__Tareas requeridas__.
#1 Enumera todos los lugares que, según el relato sobre Haití, los grupos levantiscos incendiaron o dañaron.
#2 Según el relato sobre Haití, ¿en qué fecha secuestraron a la señora Ertha Pascal Trouillot?
#3 Explica, con lo que dice el relato sobre Haití, por qué la alegría de la noche del 31 de diciembre de 1990 era mayor que la de unas fiestas de fin de año corrientes.

__Extracto del documento__.
○ ○ ○
Puerto Príncipe en su vida diaria, es una ciudad vibrante, llena de vida a todas horas, que la magia de la noche caribeña hace que la vida nocturna sea de una alegría contagiosa.
La noche del 31 de diciembre de 1990, la capital haitiana hervía de entusiasmo popular porque, a más de las fiestas tradicionales de “noche vieja” la alegría del pueblo se acrecentaba por la muy reciente elección del Padre Jean Bertrand Aristide a la presidencia de la República.
La población no durmió, y cuando la naciente aurora pintaba de rosa las casas de las colinas, los cerros, los macizos de Boutilliers y otros que rodean la ciudad de Puerto Príncipe, todavía había por las calles, grupos de muchos trasnochadores. Pero no todo el mundo compartía la alegría popular. En los lujosas villas de Petionville, muchos de sus moradores sentían grandes recelos por las declaraciones populistas del Padre Aristide. Otro sacerdote, de mayor categoría eclesiástica que la que había alcanzado el nuevo presidente, preparaba el sermón que dirigiría a sus fieles en la próxima misa, que con motivo del Nuevo Año, ofrecería en la catedral de Puerto Príncipe. El arzobispo de Puerto Príncipe, monseñor François Wolf Ligondé, miembro del grupo conservador de la jerarquía católica haitiana sería el celebrante. Ligondé había sido confesor de Papa Doc. Era hermano de la señora Enat Benet, madre de Michelle Benet, divorciada y casada en segundas nupcias con Baby Doc. El leit-motiv era hostil al presidente electo, y profetizó que con ese régimen se preguntaba ¿estaremos en la ruta hacia un régimen autoritario, o una nueva dictadura bolchevique?
Esta pregunta que hacía el arzobispo Ligondé quedó vibrando en el aire de esa mañana de Año Nuevo. Pero es indudable que fueran captadas por muchos oídos. En algunos, fueron asimiladas a sus más íntimos propósitos, ya en proceso de ejecución. En otros, quedaron latentes como en una bomba, cuyo dispositivo de seguridad podía soltarse en cualquier momento. Esto ocurrió, pocos días después, el 6 de enero cuando seguidores del doctor Roger Lafontant, siguiendo sus instrucciones secuestraron en su domicilio, a la señora Ertha Pascal Trouillot, presidente de Haití, y la llevaron al Palacio Nacional en donde el doctor Lafontant, quiso obligarla a firmar su renuncia.
Pero el golpe de Estado se vino al suelo, y el doctor Lafontant fue apresado, cuando el ejército haitiano obedeció las órdenes de su comandante en Jefe, el general Herard Abraham, quien se mantuvo leal a la Constitución. Eso evitó en esos momentos, un baño de sangre al pueblo haitiano. Pero antes, grupos levantiscos, recordando las palabras que quedaron flotando, del sermón de monseñor Ligondé fueron a tomarle cuenta, y al no encontrarlo, incendiaron la catedral y los archivos del Consejo Episcopal. Luego se dirigieron a la Nunciatura, que incendiaron golpeando al secretario y dejándolo malherido. El nuncio papal, monseñor Giuseppe Leanza, se escondió. Luego, las turbas hicieron daño a los locales de otras instituciones religiosas. El ejército restableció el orden y en un comunicado firmado por el general Abraham y otros altos oficiales, pidió calma al pueblo. Se supo que monseñor Ligondé estaba en nuestro país, pero del Nuncio Leanza, nada se sabía.
○ ○ ○
__Datos de origen__.
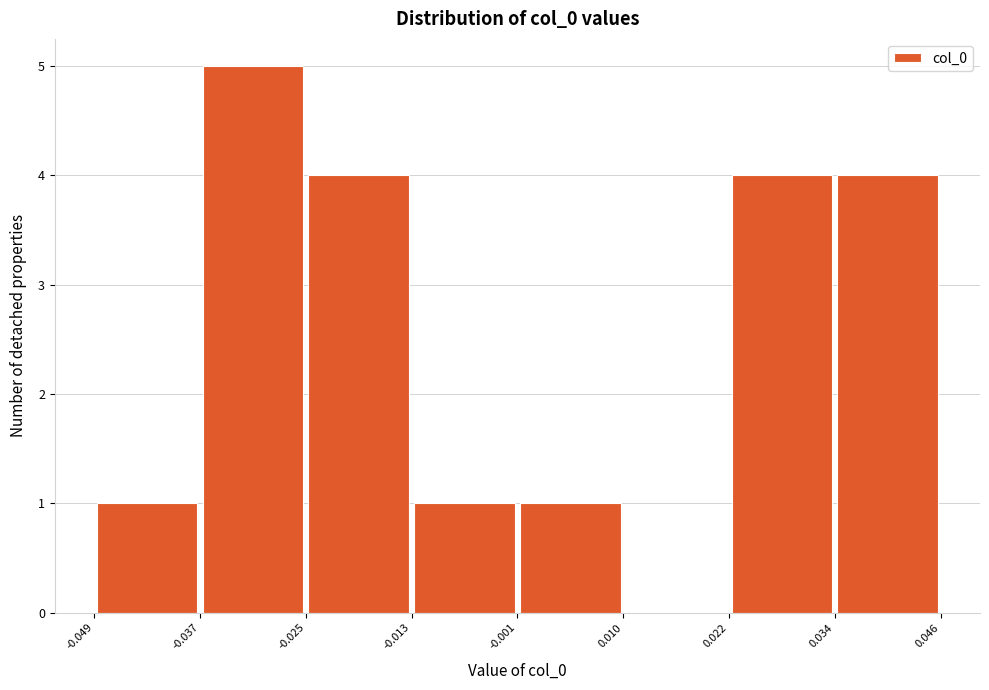

What is the height of the bar covering -0.001 to 0.010 on the x-axis? The values are not printed on the chart, so give them approximately, as read against the axis.

1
○ ○ ○
__Soluciones por tarea__.
#1 La catedral de Puerto Príncipe, los archivos del Consejo Episcopal, la Nunciatura y los locales de otras instituciones religiosas.

#2 El 6 de enero.

#3 El pueblo celebraba las fiestas tradicionales de "noche vieja". Además, festejaba la muy reciente elección del Padre Jean Bertrand Aristide a la presidencia de la República.